*** Passage provided Section Begins ***

Markus Gabriel (; born April 6, 1980) is a German philosopher and author at the University of Bonn. In addition to his more specialized work, he has also written popular books about philosophical issues.

Career
Gabriel was educated in philosophy and Ancient Greek in Germany. After completing his doctorate and habilitation at Heidelberg University, he held a faculty position at New School for Social Research. He then came to the University of Bonn, where he holds the chair for Epistemology, Modern and Contemporary Philosophy and is Director of the International Centre for Philosophy. Gabriel has also been a visiting professor at University of California, Berkeley.

Work

Gabriel argues against Physicalism, Moral nihilism, and Neurocentrism.

Physicalism 
In 2013, Gabriel wrote Transcendental Ontology: Essays in German Idealism. In the Notre Dame Philosophical Reviews Sebastian Gardner wrote that the work is "Gabriel's most comprehensive presentation to date, in English, of his reading of German Idealism" and notes that "due to its compression of a wealth of ideas into such a short space, the book demands quite a lot from its readers."

In a 2018 interview, Gabriel complained that "most contemporary metaphysicians are [sloppy] when it comes to characterizing their subject matter," using words like "the world" and "reality" "often...interchangeably and without further clarifications. In my view, those totality of words do not refer to anything which is capable of having the property of existence."  He goes on to explain:

I try to revive the tradition of metaontology and metametaphysics that departs from Kant. As has been noticed, Heidegger introduced the term metaontology and he also clearly states that Kant’s philosophy is a “metaphysics about metaphysics.” I call metametaphysical nihilism the view that there is no such thing as the world such that questions regarding its ultimate nature, essence, structure, composition, categorical outlines etc. are devoid of the intended conceptual content. The idea that there is a big thing comprising absolutely everything is an illusion, albeit neither a natural one nor an inevitable feature of reason as such. Of course, there is an influential Neo-Carnapian strand in the contemporary debate which comes to similar conclusions. I agree with a lot of what is going on in this area of research and I try to combine it with the metaontological/metametaphysical tradition of Kantian and Post-Kantian philosophy.

*** Passage provided Section Ends ***

### List of tasks
#1 From the article on Markus Gabriel, quote the passage starting at "Markus Gabriel (;" and ending at "of California, Berkeley.".
#2 In the article on Markus Gabriel, where did he complete his doctorate and habilitation?

*** Information supplied Section Begins ***

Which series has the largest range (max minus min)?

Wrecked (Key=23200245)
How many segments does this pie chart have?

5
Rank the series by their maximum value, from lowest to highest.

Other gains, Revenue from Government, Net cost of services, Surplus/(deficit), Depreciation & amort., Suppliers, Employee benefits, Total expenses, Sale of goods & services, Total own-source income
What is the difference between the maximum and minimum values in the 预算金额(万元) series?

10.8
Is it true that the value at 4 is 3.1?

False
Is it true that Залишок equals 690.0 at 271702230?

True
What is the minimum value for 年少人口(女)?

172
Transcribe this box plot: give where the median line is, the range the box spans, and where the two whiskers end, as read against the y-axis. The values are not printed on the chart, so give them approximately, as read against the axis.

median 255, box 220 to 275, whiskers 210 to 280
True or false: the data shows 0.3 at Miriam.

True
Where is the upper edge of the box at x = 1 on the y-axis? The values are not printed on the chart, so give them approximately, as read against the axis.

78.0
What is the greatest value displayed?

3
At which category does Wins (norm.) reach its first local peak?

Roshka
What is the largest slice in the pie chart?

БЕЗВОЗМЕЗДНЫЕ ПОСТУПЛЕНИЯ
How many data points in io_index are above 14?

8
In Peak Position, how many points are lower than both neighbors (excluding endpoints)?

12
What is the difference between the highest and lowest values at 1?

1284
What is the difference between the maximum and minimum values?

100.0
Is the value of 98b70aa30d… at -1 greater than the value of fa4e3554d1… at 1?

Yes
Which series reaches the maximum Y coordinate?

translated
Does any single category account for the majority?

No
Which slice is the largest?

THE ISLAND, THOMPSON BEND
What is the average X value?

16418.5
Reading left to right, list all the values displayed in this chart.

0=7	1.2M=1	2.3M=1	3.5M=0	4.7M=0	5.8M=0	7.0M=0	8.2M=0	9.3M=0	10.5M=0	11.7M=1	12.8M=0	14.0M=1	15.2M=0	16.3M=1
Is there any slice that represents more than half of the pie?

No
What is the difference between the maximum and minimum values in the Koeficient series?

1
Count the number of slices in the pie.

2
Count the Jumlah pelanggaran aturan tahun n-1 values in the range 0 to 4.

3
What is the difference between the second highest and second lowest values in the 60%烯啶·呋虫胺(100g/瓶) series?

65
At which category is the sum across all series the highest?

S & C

*** Information supplied Section Ends ***

### Answers to each task
#1
Markus Gabriel (; born April 6, 1980) is a German philosopher and author at the University of Bonn. In addition to his more specialized work, he has also written popular books about philosophical issues.

Career
Gabriel was educated in philosophy and Ancient Greek in Germany. After completing his doctorate and habilitation at Heidelberg University, he held a faculty position at New School for Social Research. He then came to the University of Bonn, where he holds the chair for Epistemology, Modern and Contemporary Philosophy and is Director of the International Centre for Philosophy. Gabriel has also been a visiting professor at University of California, Berkeley.

#2 Heidelberg University